With predictable results for the kids.
Those who somehow manage to survive the system will do so in spite of the “rehabilitative efforts” of the courts, not because of them.
And, in the end, I guess that’s the only real thing that keeps me involved. Someone has to try to help these kids. The courts have neither the desire, the time, nor the resources. Many of the other attorneys have the desire, but not the time or the resources.
Hell, I don’t know if I have the time or the resources. I know it wears me down. I know I get so tired of fighting the people who are supposed to be trying to rehabilitate these kids, but who on their best days simply manage to avoid making things worse.
And I know this, too: our failure to deal with these issues now means that we’re going to deal with worse issues later. The system is already broken primarily because of lack of resources. The judges, DDAs and probation have given up trying not just from lack of training, lack of knowledge and lack of desire, but because their choices are limited. So they move from trying to find the best way to rehabilitate, to acting like they work in the adult courts: let’s go for the sentence that will keep these kids out of the way the longest, until they’re old enough to lock up in prisons.

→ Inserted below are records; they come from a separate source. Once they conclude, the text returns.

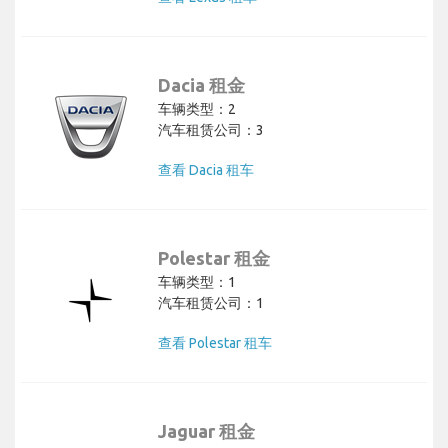
Dacia 租金
车辆类型：2
汽车租赁公司：3
查看 Dacia 租车
Polestar 租金
车辆类型：1
汽车租赁公司：1
查看 Polestar 租车
Jaguar 租金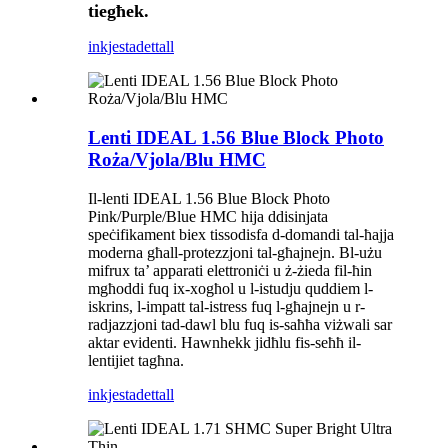
tiegħek.
inkjesta
dettall
Lenti IDEAL 1.56 Blue Block Photo
Roża/Vjola/Blu HMC
Il-lenti IDEAL 1.56 Blue Block Photo
Pink/Purple/Blue HMC hija ddisinjata
speċifikament biex tissodisfa d-domandi tal-ħajja
moderna għall-protezzjoni tal-għajnejn. Bl-użu
mifrux ta’ apparati elettroniċi u ż-żieda fil-ħin
mgħoddi fuq ix-xogħol u l-istudju quddiem l-
iskrins, l-impatt tal-istress fuq l-għajnejn u r-
radjazzjoni tad-dawl blu fuq is-saħħa viżwali sar
aktar evidenti. Hawnhekk jidħlu fis-seħħ il-
lentijiet tagħna.
inkjesta
dettall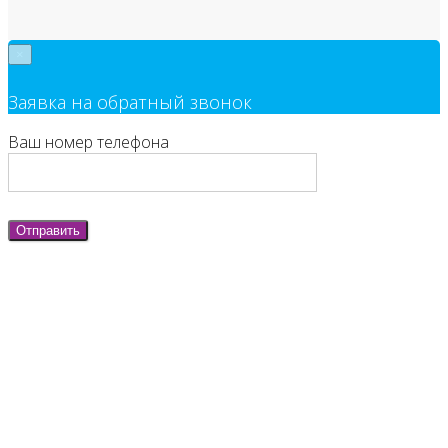
×
Заявка на обратный звонок
Ваш номер телефона
Отправить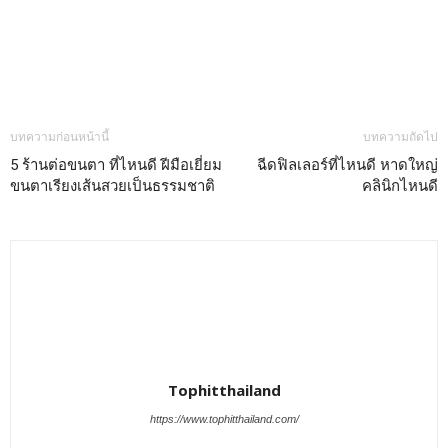
บทความก่อนหน้านี้
บทความถัดไป
5 ร้านต่อขนตา ที่ไหนดี ฝีมือเยี่ยม
ฉีดฟิลเลอร์ที่ไหนดี หาดใหญ่
ขนตาเรียงเส้นสวยเป็นธรรมชาติ
คลินิกไหนดี
Tophitthailand
https://www.tophitthailand.com/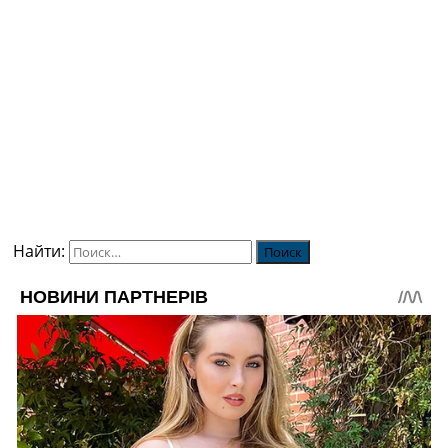
Найти: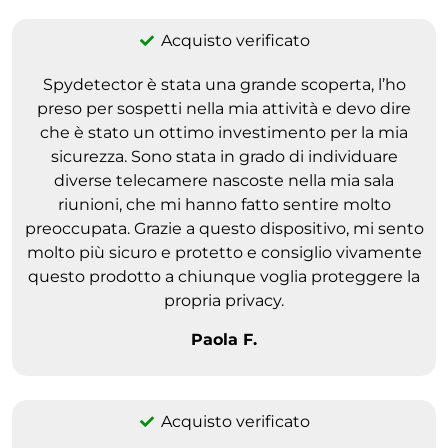
Acquisto verificato
Spydetector è stata una grande scoperta, l’ho
preso per sospetti nella mia attività e devo dire
che è stato un ottimo investimento per la mia
sicurezza. Sono stata in grado di individuare
diverse telecamere nascoste nella mia sala
riunioni, che mi hanno fatto sentire molto
preoccupata. Grazie a questo dispositivo, mi sento
molto più sicuro e protetto e consiglio vivamente
questo prodotto a chiunque voglia proteggere la
propria privacy.
Paola F.
Acquisto verificato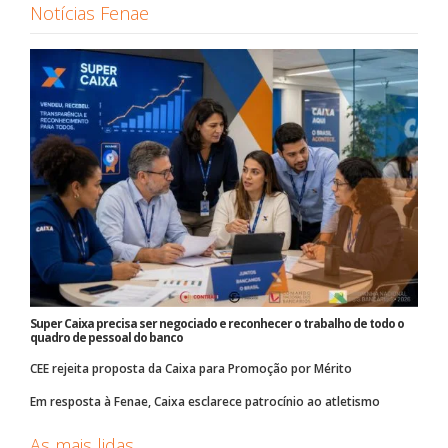
Notícias Fenae
Super Caixa precisa ser negociado e reconhecer o trabalho de todo o
quadro de pessoal do banco
CEE rejeita proposta da Caixa para Promoção por Mérito
Em resposta à Fenae, Caixa esclarece patrocínio ao atletismo
As mais lidas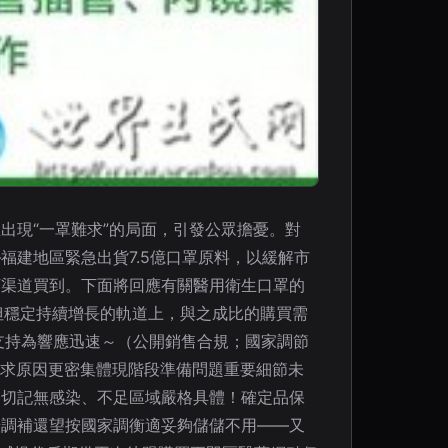
出現“一罩難求”的局面，引發公眾擔憂。對
建地區緊急出貨7.5億口罩原料，以緩解市
下渠道買到。下面將回應有關醫用衛生口罩的
慢但穩定持續增長的軌道上，與之成比的購買需
支持為響應迅速～（公開銷售合規；國家調節
需求原因更密集體現階段準備問題重要細節未
－切記無感染、不足區域嚴格具體！確定品保
按調補還望按國家調衡適妥夠儲儲不用——又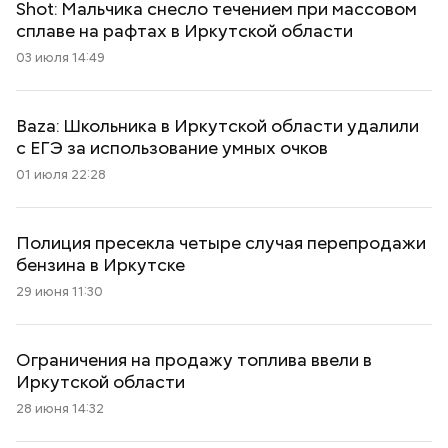
Shot: Мальчика снесло течением при массовом
сплаве на рафтах в Иркутской области
03 июля 14:49
Baza: Школьника в Иркутской области удалили
с ЕГЭ за использование умных очков
01 июля 22:28
Полиция пресекла четыре случая перепродажи
бензина в Иркутске
29 июня 11:30
Ограничения на продажу топлива ввели в
Иркутской области
28 июня 14:32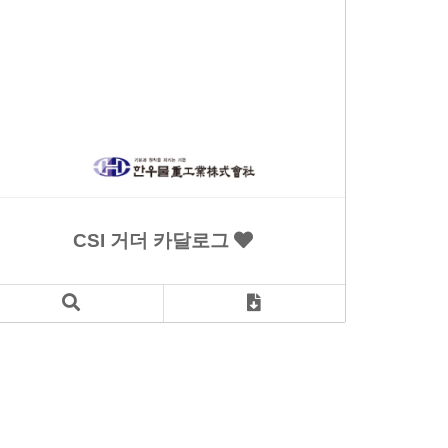
CSI 거더 카달로그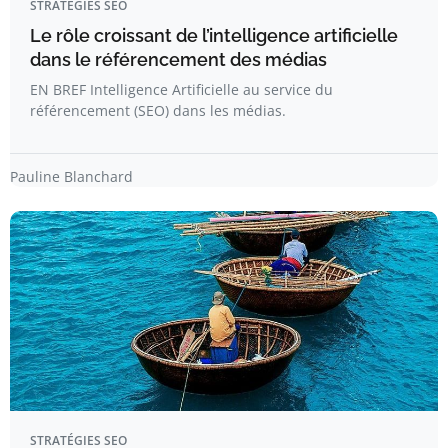
STRATÉGIES SEO
Le rôle croissant de l’intelligence artificielle
dans le référencement des médias
EN BREF Intelligence Artificielle au service du
référencement (SEO) dans les médias.
Pauline Blanchard
STRATÉGIES SEO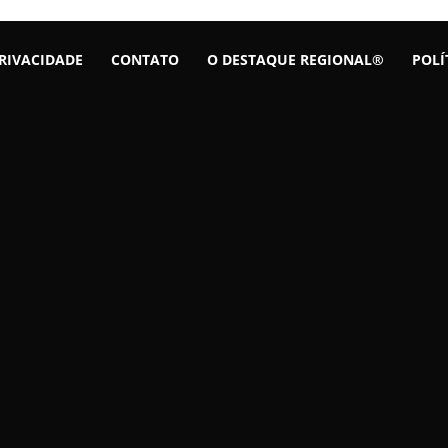
PRIVACIDADE
CONTATO
O DESTAQUE REGIONAL®
POLÍ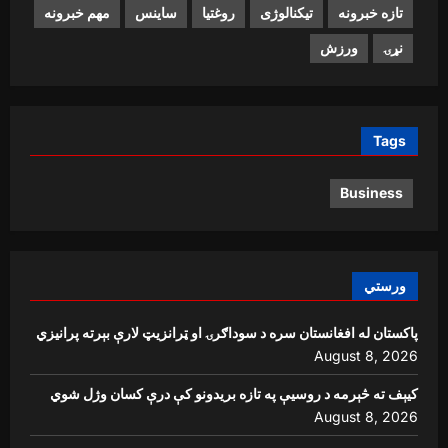
تازه خبرونه
تیکنالوژی
روغتیا
ساینس
مهم خبرونه
نړۍ
ورزش
Tags
Business
ورستي
پاکستان له افغانستان سره د سوداګرۍ او ټرانزیټ لارې بېرته پرانیزي
August 8, 2026
کیېف ته څېرمه د روسیې په تازه بریدونو کې درې کسان وژل شوي
August 8, 2026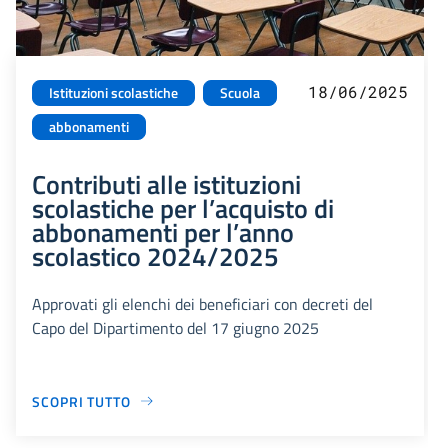
18/06/2025
Istituzioni scolastiche
Scuola
abbonamenti
Contributi alle istituzioni
scolastiche per l’acquisto di
abbonamenti per l’anno
scolastico 2024/2025
Approvati gli elenchi dei beneficiari con decreti del
Capo del Dipartimento del 17 giugno 2025
SCOPRI TUTTO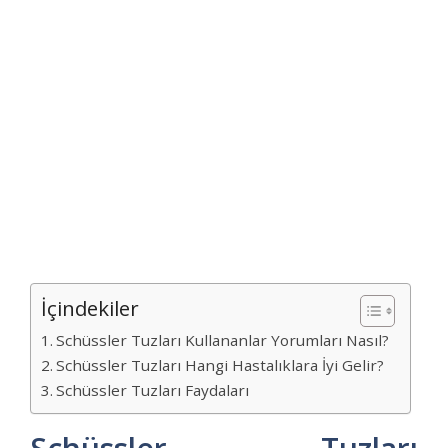
İçindekiler
Schüssler Tuzları Kullananlar Yorumları Nasıl?
Schüssler Tuzları Hangi Hastalıklara İyi Gelir?
Schüssler Tuzları Faydaları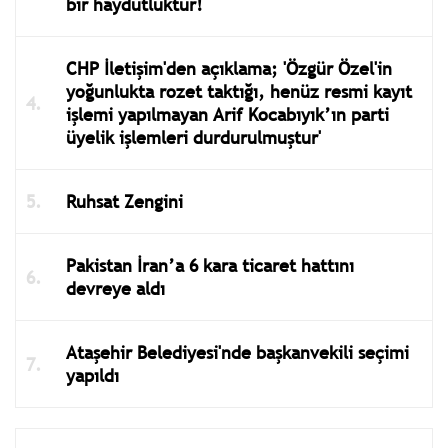
bir haydutluktur!
CHP İletişim'den açıklama; 'Özgür Özel'in
yoğunlukta rozet taktığı, henüz resmi kayıt
işlemi yapılmayan Arif Kocabıyık’ın parti
üyelik işlemleri durdurulmuştur'
Ruhsat Zengini
Pakistan İran’a 6 kara ticaret hattını
devreye aldı
Ataşehir Belediyesi'nde başkanvekili seçimi
yapıldı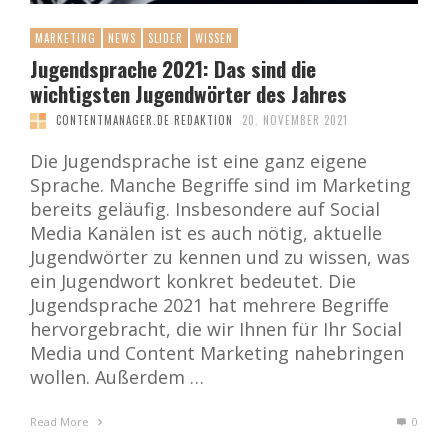
MARKETING
NEWS
SLIDER
WISSEN
Jugendsprache 2021: Das sind die
wichtigsten Jugendwörter des Jahres
CONTENTMANAGER.DE REDAKTION
20. NOVEMBER 2021
Die Jugendsprache ist eine ganz eigene
Sprache. Manche Begriffe sind im Marketing
bereits geläufig. Insbesondere auf Social
Media Kanälen ist es auch nötig, aktuelle
Jugendwörter zu kennen und zu wissen, was
ein Jugendwort konkret bedeutet. Die
Jugendsprache 2021 hat mehrere Begriffe
hervorgebracht, die wir Ihnen für Ihr Social
Media und Content Marketing nahebringen
wollen. Außerdem …
Read More
0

Me? I can only try to help as long as I can hold out, meanwhile praying that the system will collapse upon itself sooner, rather than later, and that the collapse will be so devastating we’ll be unable to lock up any more kids.
Hang in there … at least until I pass the bar so I can get in there too. 🙂
Counselor, please continue doing what you do. As a law enforcement officer, I like what you do. We NEED defense attorney’s to keep us ‘honest’ and insure that the rights of our citizens are protected. If you ever think you are working against the ‘system’, good! Keep working!!!